Carter-Era Comptroller to Take New Global Role

John G. Heimann, who was comptroller of the currency during the Carter administration, will soon be practicing his regulatory skills on a global stage.

In February, Mr. Heimann will retire from his post as chairman of Merrill Lynch & Co.'s global financial institutions practice so he can lead the effort for improved supervision of banking systems around the world- particularly those in troubled emerging markets.

As chairman of the newly formed Financial Stability Institute of the Basel, Switzerland-based Bank for International Settlements, Mr. Heimann, 69, will be responsible for promoting better and more independent supervision of banks, capital market activities, and insurance.

Most of the institute's focus will be on improving financial supervision and enforcement in emerging markets.

"You can draft the greatest supervisory system in the world but if you don't have the journeyman to build it, it won't work," Mr. Heimann said during a recent interview.

The Financial Stability Institute was formed in part to deflect criticism that the Bank for International Settlements could have done more to avert the current global financial crisis.

Lack of adequate regulatory supervision, Mr. Heimann noted, helped trigger the financial crisis that spread across Southeast Asia, rocked Russia, and even rattled relatively soundly regulated financial markets in Latin America.

"When you have bad economic policies and a weak financial sector, you get a disaster," Mr. Heimann said.

Mr.

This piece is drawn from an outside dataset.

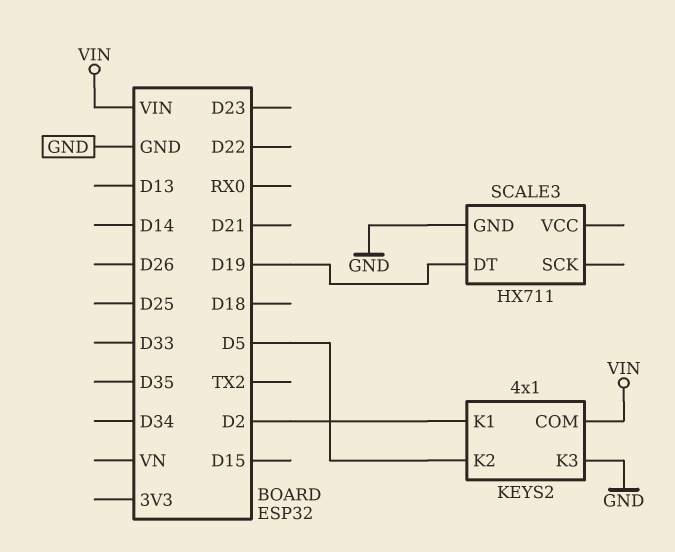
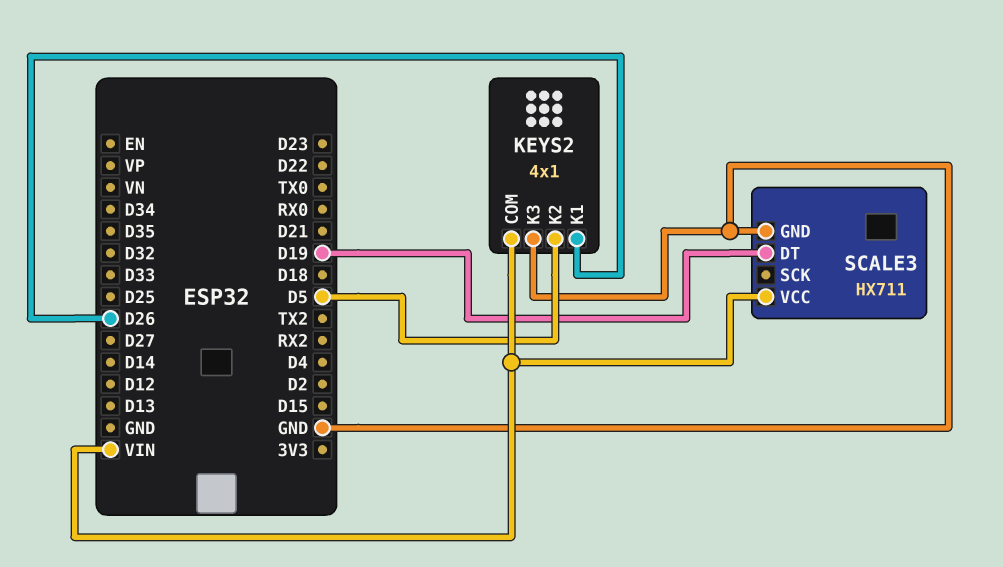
KEYS2 pin K1: D2 -> D26
SCALE3 pin VCC: none -> VIN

Heimann noted that though regulators and institutions such as the World Bank and International Monetary Fund have for most of this decade been trying to coordinate worldwide regulatory practices, there is still a big gap between institutional agreements and reality.

"The purpose of the institute is to create a common understanding so that the supervisory authority in each country understands exactly where things are supposed to wind up."

Mr. Heimann is an old hand at bank regulation. In 1975 the New York native was named as the state's superintendent of banks. Two years later Mr. Heimann became the comptroller of the currency, a position he held until 1981.

In his post at Merrill Lynch, Mr. Heimann is chief manager of relationships with banks and other financial institutions around the world.

He is the first to admit that a worldwide central regulatory authority is still a long way off. But that, he adds, is not the purpose of the Financial Stability Institute.

Instead, the main goal is to bring regulators from around the world together on a regular basis to reach a common understanding, and then getting them to implement and enforce common standards.

But with the world still wending its way through the worst financial crisis in decades, shouldn't all of this have been done much sooner?

"Unfortunately, the most dangerous four words in the English language are 'this time it's different,'" Mr. Heimann remarked. "And human nature shows that the lessons of history have to be repeated."

Still, he added, policy to deal with the current financial crisis is a lot better than it was in the 1930s, when a decision by the Federal Reserve Board to tighten monetary policy triggered a major liquidity crisis followed by an economic depression.

Even if there still remains a great deal of uncertainty about where Japan's economy is heading, strong U.S. and European economies and a relatively strong economy in Latin America have helped mitigate the impact of the Asian crisis.

And though Russia's financial markets have suffered a catastrophic setback, Russia's economy is so small that the crisis has had little impact on the rest of the world, Mr. Heimann noted.

He said the world has achieved considerable progress in managing economic crises.

"Today, we can have a Drexel Burnham or LTCM (Long Term Capital Management) disappear without bringing the house down," Mr. Heiman said.